Una sociedad en la que importantes sectores de la población hayan renunciado de hecho a participar en el proceso político, que dan la espalda a un sistema que consideran irremediablemente manchado o corrupto, no parece que sea una sociedad que disfrute de una democracia fuerte y vital. Es más bien una sociedad que exhibe una forma inerte de sistema democrático. La clave, por tanto, está en aliviar o superar esta situación, en generar un renovado interés y reavivar la participación en un contexto en el que las existencias de confianza social se han visto notablemente menguadas.

Aunque a algunos interese mantener e incentivar un marco de oscuridad, lo ineficaz es maldecirla. Siempre es más útil poner una vela. La corrupción y las demás conductas que impliquen desvíos ilícitos en la adecuada gestión de la cosa pública han de ser perseguidas inexorablemente, hasta sus últimas consecuencias. Pero lo que no contribuye positivamente a la revitalización de nuestro modelo de convivencia es que las constantes denuncias de indecencia y corrupción puedan llegar a generar una situación de parálisis política, de suerte que los dirigentes consuman la mayor parte de su tiempo y energías en apuntalar una especie de administración sitiada, en el convencimiento de que su capacidad para formular políticas y ponerlas en práctica se ve comprometida por la pérdida de respeto y por la corrosión de la confianza.

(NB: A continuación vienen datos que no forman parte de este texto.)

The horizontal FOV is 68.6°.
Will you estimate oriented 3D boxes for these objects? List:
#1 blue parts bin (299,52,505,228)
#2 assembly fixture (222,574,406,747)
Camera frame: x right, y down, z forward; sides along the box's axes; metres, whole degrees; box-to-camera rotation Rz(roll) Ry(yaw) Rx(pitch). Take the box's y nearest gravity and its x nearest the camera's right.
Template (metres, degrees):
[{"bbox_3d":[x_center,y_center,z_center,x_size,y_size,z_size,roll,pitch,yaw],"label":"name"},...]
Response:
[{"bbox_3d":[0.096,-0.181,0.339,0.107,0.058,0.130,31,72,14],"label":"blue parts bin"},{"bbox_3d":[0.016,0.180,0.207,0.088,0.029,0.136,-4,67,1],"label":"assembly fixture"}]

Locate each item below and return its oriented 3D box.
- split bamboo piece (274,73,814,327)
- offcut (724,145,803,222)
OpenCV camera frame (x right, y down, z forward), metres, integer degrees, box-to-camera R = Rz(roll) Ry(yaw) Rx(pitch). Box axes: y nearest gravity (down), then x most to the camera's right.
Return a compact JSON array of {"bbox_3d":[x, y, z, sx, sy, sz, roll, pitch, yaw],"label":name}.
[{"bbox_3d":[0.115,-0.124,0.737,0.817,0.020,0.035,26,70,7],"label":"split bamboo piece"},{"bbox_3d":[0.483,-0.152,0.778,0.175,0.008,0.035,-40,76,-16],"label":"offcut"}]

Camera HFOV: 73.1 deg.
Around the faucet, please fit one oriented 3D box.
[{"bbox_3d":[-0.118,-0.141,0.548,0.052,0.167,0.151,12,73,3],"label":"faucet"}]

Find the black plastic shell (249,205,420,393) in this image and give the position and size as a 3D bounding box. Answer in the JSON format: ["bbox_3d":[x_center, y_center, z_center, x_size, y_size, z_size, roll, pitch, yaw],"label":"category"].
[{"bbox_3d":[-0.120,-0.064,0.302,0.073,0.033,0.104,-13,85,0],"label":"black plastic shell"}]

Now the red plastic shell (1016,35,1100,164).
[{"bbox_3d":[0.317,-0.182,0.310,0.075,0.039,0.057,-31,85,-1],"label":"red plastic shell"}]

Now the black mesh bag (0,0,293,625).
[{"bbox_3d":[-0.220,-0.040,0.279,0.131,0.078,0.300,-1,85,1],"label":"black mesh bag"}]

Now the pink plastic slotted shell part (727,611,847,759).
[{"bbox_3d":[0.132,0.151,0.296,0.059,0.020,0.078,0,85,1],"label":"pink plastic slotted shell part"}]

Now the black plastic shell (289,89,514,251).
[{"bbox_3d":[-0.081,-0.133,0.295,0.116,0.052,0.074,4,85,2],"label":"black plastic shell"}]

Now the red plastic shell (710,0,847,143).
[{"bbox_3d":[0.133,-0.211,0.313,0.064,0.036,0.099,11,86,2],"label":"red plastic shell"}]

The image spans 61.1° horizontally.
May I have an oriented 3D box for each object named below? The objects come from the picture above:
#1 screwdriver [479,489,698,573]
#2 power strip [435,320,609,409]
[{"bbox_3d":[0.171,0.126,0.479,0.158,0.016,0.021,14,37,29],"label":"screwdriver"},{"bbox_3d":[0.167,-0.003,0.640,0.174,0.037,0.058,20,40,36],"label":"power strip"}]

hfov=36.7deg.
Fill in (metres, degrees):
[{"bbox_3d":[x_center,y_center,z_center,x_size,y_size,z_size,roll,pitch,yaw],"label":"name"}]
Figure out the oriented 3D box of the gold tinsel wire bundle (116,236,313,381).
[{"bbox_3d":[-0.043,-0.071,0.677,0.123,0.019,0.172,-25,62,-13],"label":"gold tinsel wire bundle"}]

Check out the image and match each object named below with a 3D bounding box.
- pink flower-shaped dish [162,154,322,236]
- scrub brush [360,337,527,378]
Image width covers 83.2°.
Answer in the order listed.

Desde luego, nadie debería quejarse de la honestidad e integridad moral en la política. Es mucho mejor ser gobernado por dirigentes virtuosos que por inmorales. Sin embargo, sí que sería preocupante que la cuestión del carácter a la que nos referíamos al comienzo de estas líneas fuera elevada a un grado de significación tan alto que los asuntos relacionados con la competencia quedaran marginados. Es improbable que el gobierno de unos dirigentes virtuosos, pero incompetentes, sea capaz de mejorar el bienestar colectivo.

Carlos Domínguez Luis es abogado del Estado y académico correspondiente de la Real Academia de Jurisprudencia y Legislación.